HTC Corp (宏達電) chairwoman and chief executive officer Cher Wang (王雪紅) yesterday vowed that the smartphone company would deliver good financial results next year, after posting consecutive losses over the past two years.
“I am really sorry that the company failed to be profitable. I have taken over the position of chief executive officer for two years now, and I believe that HTC can deliver satisfactory results for shareholders in the third year [next year],” Wang said at the company’s annual general meeting in Taoyuan.
Wang made the remarks in response to questions by more than 15 shareholders on when HTC could swing back into black and distribute dividends.
Photo: Wang I-hung, Taipei Times
“All we care about is HTC’s profitability and stock price performance. How much longer do we have to wait? And what are your strategies for operations to pick up?” asked an 80-year-old shareholder, who said he used his pension to buy 5,000 HTC shares at more than NT$800 per share in 2012.
HTC shares closed at NT$68.6 in Taipei trading yesterday, up 0.59 percent from the previous session.
The company posted net losses of NT$15.53 billion (US$513.44 million at the current exchange rate) in 2015 and NT$10.56 billion last year.
In the first quarter of this year, it posted net losses of NT$2.03 billion, the eighth straight unprofitable quarter, according to its filings with the Taiwan Stock Exchange.
HTC’s priority is to lower its operating costs, such as marketing expense for new smartphones, HTC president of smartphone and connected devices business Chang Chia-lin (張嘉臨) said.

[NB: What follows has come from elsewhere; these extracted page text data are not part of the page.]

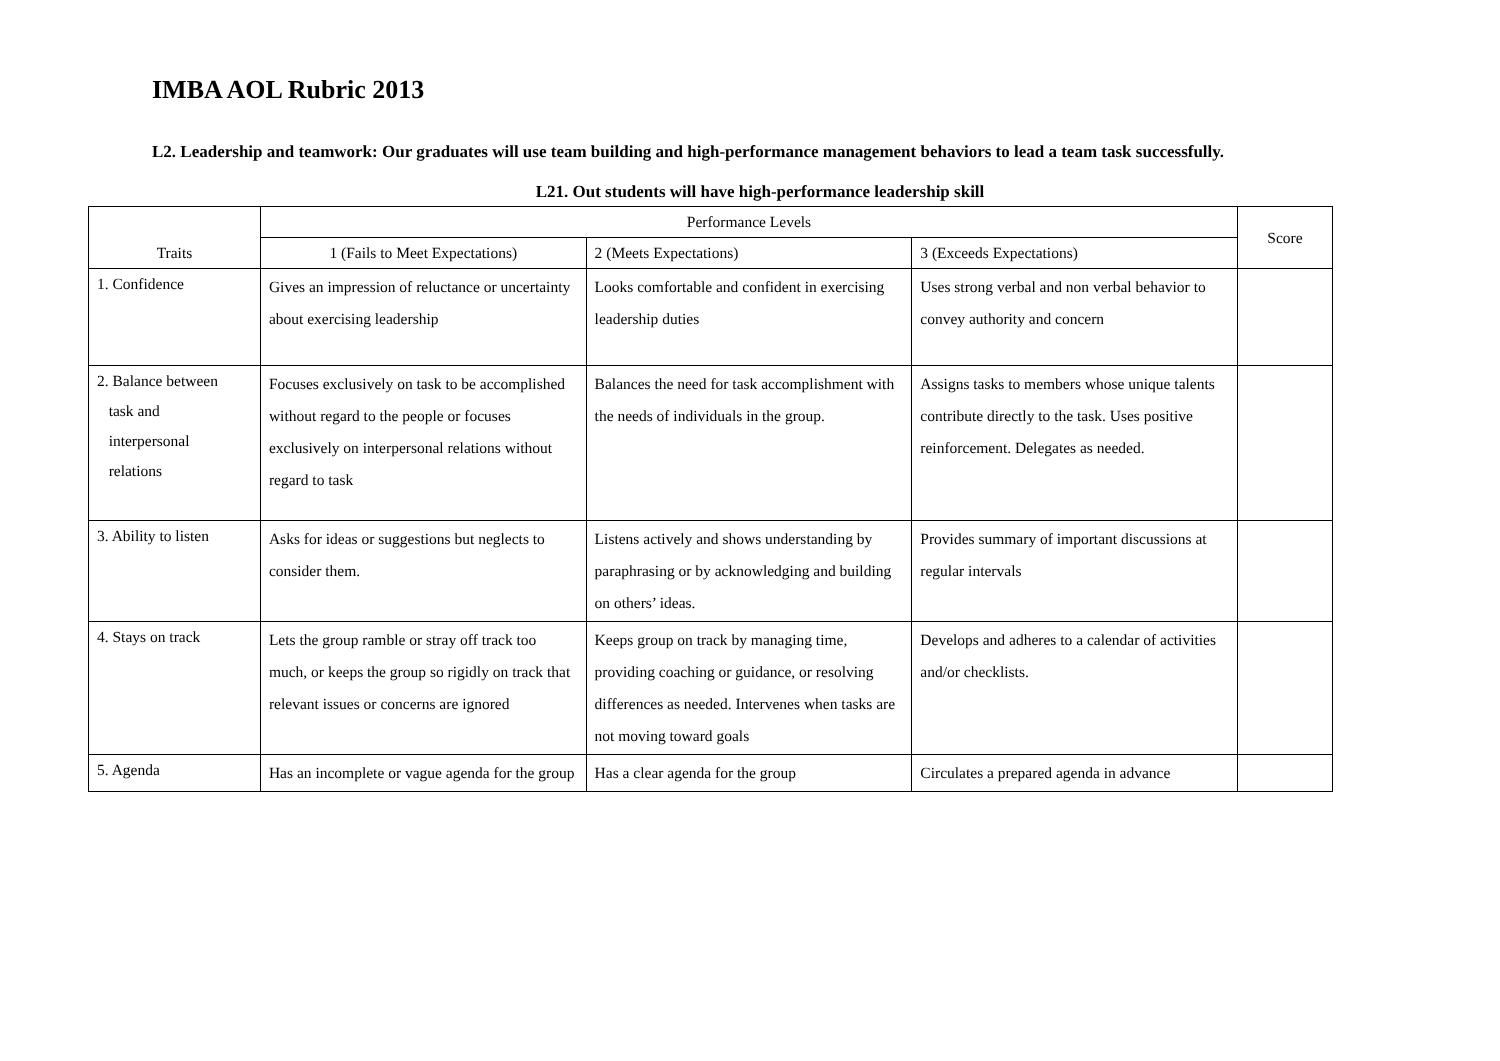IMBA AOL Rubric 2013
L2. Leadership and teamwork: Our graduates will use team building and high-performance management behaviors to lead a team task successfully.
L21. Out students will have high-performance leadership skill
| Traits | Performance Levels | | | Score |
| --- | --- | --- | --- | --- |
| | 1 (Fails to Meet Expectations) | 2 (Meets Expectations) | 3 (Exceeds Expectations) | |
| 1. Confidence | Gives an impression of reluctance or uncertainty about exercising leadership | Looks comfortable and confident in exercising leadership duties | Uses strong verbal and non verbal behavior to convey authority and concern | |
| 2. Balance between task and interpersonal relations | Focuses exclusively on task to be accomplished without regard to the people or focuses exclusively on interpersonal relations without regard to task | Balances the need for task accomplishment with the needs of individuals in the group. | Assigns tasks to members whose unique talents contribute directly to the task. Uses positive reinforcement. Delegates as needed. | |
| 3. Ability to listen | Asks for ideas or suggestions but neglects to consider them. | Listens actively and shows understanding by paraphrasing or by acknowledging and building on others’ ideas. | Provides summary of important discussions at regular intervals | |
| 4. Stays on track | Lets the group ramble or stray off track too much, or keeps the group so rigidly on track that relevant issues or concerns are ignored | Keeps group on track by managing time, providing coaching or guidance, or resolving differences as needed. Intervenes when tasks are not moving toward goals | Develops and adheres to a calendar of activities and/or checklists. | |
| 5. Agenda | Has an incomplete or vague agenda for the group | Has a clear agenda for the group | Circulates a prepared agenda in advance | |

Operating expenses dropped 33.33 percent to NT$24 billion last year from NT$36 billion a year earlier, Chang said, adding that the company aims to keep reducing the costs this year.
“Instead of hiring advertising firms to promote HTC products, we are now doing advertising on our own,” Chang said.
The marketing expense for the latest flagship HTC U11 was only a “small portion” of that spent on the HTC M9 in 2015, he said.
The company has also decided to introduce only three to four high-end handsets this year and beyond to conserve resources on research and development (R&D) and marketing, Chang said.
It is also because HTC has realized that large shipments of low and mid-end smartphones are not helpful to its finances, he said.
“High-priced flagship smartphones is HTC’s chance to increase profitability,” he added.
HTC will allocate its R&D resources on technologies and products related to 5G mobile and wireless communication network, such as virtual reality (VR), to prepare ahead of the launch of 5G services in 2020, he said.
HTC remains optimistic that its VR business would become its main growth catalyst over the long term, Wang said, adding that the company invested NT$3 billion in the segment last year and its Vive headset is regarded as the best product in the global VR market.
“HTC Vive secured the largest market share of the global VR industry by revenue last year. We aim to keep our leading position by investing in VR software and hardware,” Wang said, declining to disclose its VR headset revenue and shipments.